#### Recorded data ####
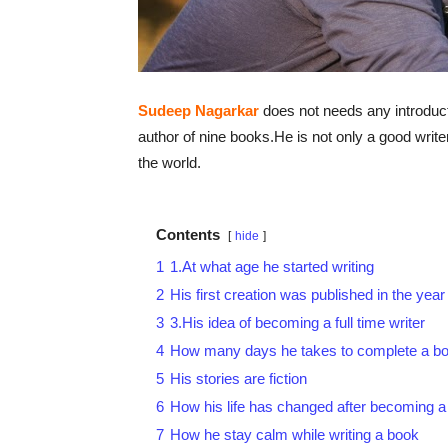
Sudeep Nagarkar
does not needs any introducti
author of nine books.He is not only a good writ
the world.
Contents
hide
1
1.At what age he started writing
2
His first creation was published in the year
3
3.His idea of becoming a full time writer
4
How many days he takes to complete a b
5
His stories are fiction
6
How his life has changed after becoming a 
7
How he stay calm while writing a book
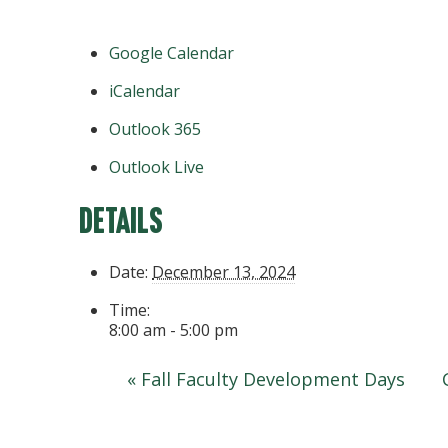
Google Calendar
iCalendar
Outlook 365
Outlook Live
Details
Date:
December 13, 2024
Time:
8:00 am - 5:00 pm
«
Fall Faculty Development Days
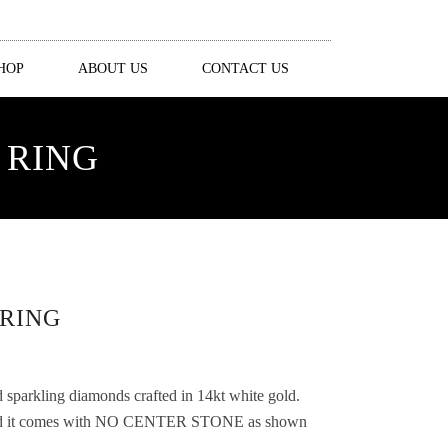
HOP
ABOUT US
CONTACT US
 RING
RING
d sparkling diamonds crafted in 14kt white gold.
 and it comes with NO CENTER STONE as shown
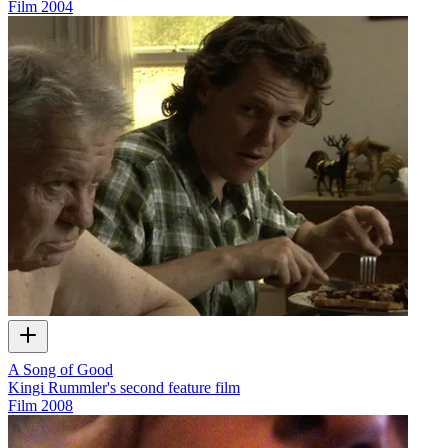
Film
2004
A Song of Good
Kingi Rummler's second feature film
Film
2008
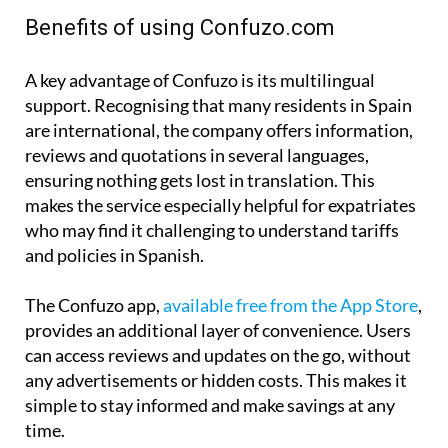
Benefits of using Confuzo.com
A key advantage of Confuzo is its multilingual
support. Recognising that many residents in Spain
are international, the company offers information,
reviews and quotations in several languages,
ensuring nothing gets lost in translation. This
makes the service especially helpful for expatriates
who may find it challenging to understand tariffs
and policies in Spanish.
The Confuzo app,
available free from the App Store
,
provides an additional layer of convenience. Users
can access reviews and updates on the go, without
any advertisements or hidden costs. This makes it
simple to stay informed and make savings at any
time.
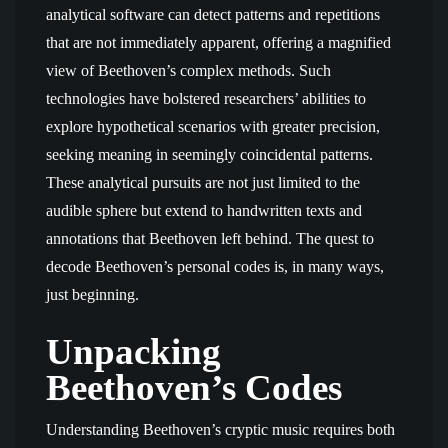
analytical software can detect patterns and repetitions
that are not immediately apparent, offering a magnified
view of Beethoven’s complex methods. Such
technologies have bolstered researchers’ abilities to
explore hypothetical scenarios with greater precision,
seeking meaning in seemingly coincidental patterns.
These analytical pursuits are not just limited to the
audible sphere but extend to handwritten texts and
annotations that Beethoven left behind. The quest to
decode Beethoven’s personal codes is, in many ways,
just beginning.
Unpacking
Beethoven’s Codes
Understanding Beethoven’s cryptic music requires both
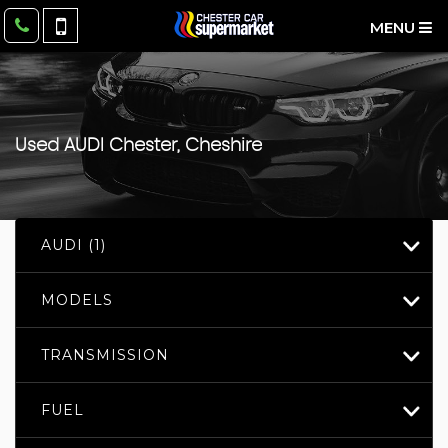
MENU
Used
AUDI
Chester, Cheshire
AUDI (1)
MODELS
TRANSMISSION
FUEL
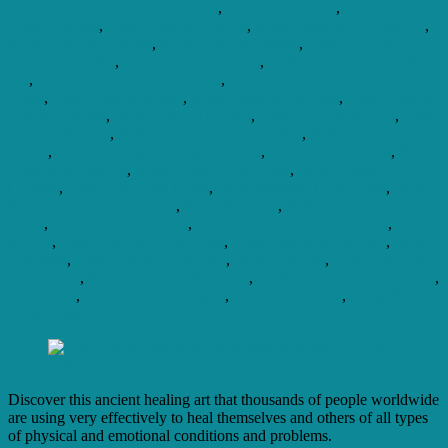
Reiki Emotional Healing Symbol
,
Reiki Gold Coast
,
Reiki Gold
Coast Courses
,
Reiki Healing Centres
,
Reiki Healing Certification
,
Reiki Healing Chakras
,
Reiki Healing Classes
,
Reiki Healing
Classes Near Me
,
Reiki Healing Course
,
Reiki Healing Course Near
Me
,
Reiki Healing Course Online
,
Reiki Healing Courses Gold
Coast
,
Reiki Healing Music
,
Reiki Healing Near Me
,
Reiki Healing
Online Courses
,
Reiki Healing Retreat
,
Reiki Healing School
,
Reiki
Healing Session
,
Reiki Healing Throat Chakra
,
Reiki Healing
Touch
,
Reiki Healing Training Near Me
,
Reiki Healing Usui
,
Reiki
Healing Workshop
,
Reiki House Gold Coast
,
Reiki Infused
Candles
,
Reiki Jobs Gold Coast
,
Reiki Massage Gold Coast
,
Reiki
Master Course Gold Coast
,
Reiki Near Me
,
Reiki On The Gold
Coast
,
Reiki Online Courses
,
Reiki Practitioners Gold Coast
,
Reiki
School
,
Reiki Teacher Gold Coast
,
Reiki Teachers Near Me
,
Reiki
Therapist
,
Reiki Therapy Near Me
,
Reiki Training
,
Reiki Training
Gold Coast
,
Reiki Treatment Near Me
,
Reiki Universal Life Energy
,
Reiki Usui
,
Reiki What To Expect
,
Reiki Workshops
,
Study Reiki
Gold Coast
Discover this ancient healing art that thousands of people worldwide
are using very effectively to heal themselves and others of all types
of physical and emotional conditions and problems.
####
**Work item:**
The answer should match the data above word for word, with no pictures in it.

**Task output:**
Sudeep Nagarkar
does not needs any introducti
author of nine books.He is not only a good writ
the world.
Contents
hide
1
1.At what age he started writing
2
His first creation was published in the year
3
3.His idea of becoming a full time writer
4
How many days he takes to complete a b
5
His stories are fiction
6
How his life has changed after becoming a 
7
How he stay calm while writing a book
Google Calendar
iCalendar
Outlook 365
Outlook Live
Details
Date:
December 13, 2024
Time:
8:00 am - 5:00 pm
«
Fall Faculty Development Days
HOP
ABOUT US
CONTACT US
 RING
RING
d sparkling diamonds crafted in 14kt white gold.
 and it comes with NO CENTER STONE as shown
Film
2004
A Song of Good
Kingi Rummler's second feature film
Film
2008
Benefits of using Confuzo.com
A key advantage of Confuzo is its multilingual
support. Recognising that many residents in Spain
are international, the company offers information,
reviews and quotations in several languages,
ensuring nothing gets lost in translation. This
makes the service especially helpful for expatriates
who may find it challenging to understand tariffs
and policies in Spanish.
The Confuzo app,
available free from the App Store
,
provides an additional layer of convenience. Users
can access reviews and updates on the go, without
any advertisements or hidden costs. This makes it
simple to stay informed and make savings at any
time.
analytical software can detect patterns and repetitions
that are not immediately apparent, offering a magnified
view of Beethoven’s complex methods. Such
technologies have bolstered researchers’ abilities to
explore hypothetical scenarios with greater precision,
seeking meaning in seemingly coincidental patterns.
These analytical pursuits are not just limited to the
audible sphere but extend to handwritten texts and
annotations that Beethoven left behind. The quest to
decode Beethoven’s personal codes is, in many ways,
just beginning.
Unpacking
Beethoven’s Codes
Understanding Beethoven’s cryptic music requires both
MENU
Used
AUDI
Chester, Cheshire
AUDI (1)
MODELS
TRANSMISSION
FUEL
Reiki Emotional Healing Symbol
,
Reiki Gold Coast
,
Reiki Gold
Coast Courses
,
Reiki Healing Centres
,
Reiki Healing Certification
,
Reiki Healing Chakras
,
Reiki Healing Classes
,
Reiki Healing
Classes Near Me
,
Reiki Healing Course
,
Reiki Healing Course Near
Me
,
Reiki Healing Course Online
,
Reiki Healing Courses Gold
Coast
,
Reiki Healing Music
,
Reiki Healing Near Me
,
Reiki Healing
Online Courses
,
Reiki Healing Retreat
,
Reiki Healing School
,
Reiki
Healing Session
,
Reiki Healing Throat Chakra
,
Reiki Healing
Touch
,
Reiki Healing Training Near Me
,
Reiki Healing Usui
,
Reiki
Healing Workshop
,
Reiki House Gold Coast
,
Reiki Infused
Candles
,
Reiki Jobs Gold Coast
,
Reiki Massage Gold Coast
,
Reiki
Master Course Gold Coast
,
Reiki Near Me
,
Reiki On The Gold
Coast
,
Reiki Online Courses
,
Reiki Practitioners Gold Coast
,
Reiki
School
,
Reiki Teacher Gold Coast
,
Reiki Teachers Near Me
,
Reiki
Therapist
,
Reiki Therapy Near Me
,
Reiki Training
,
Reiki Training
Gold Coast
,
Reiki Treatment Near Me
,
Reiki Universal Life Energy
,
Reiki Usui
,
Reiki What To Expect
,
Reiki Workshops
,
Study Reiki
Gold Coast
Discover this ancient healing art that thousands of people worldwide
are using very effectively to heal themselves and others of all types
of physical and emotional conditions and problems.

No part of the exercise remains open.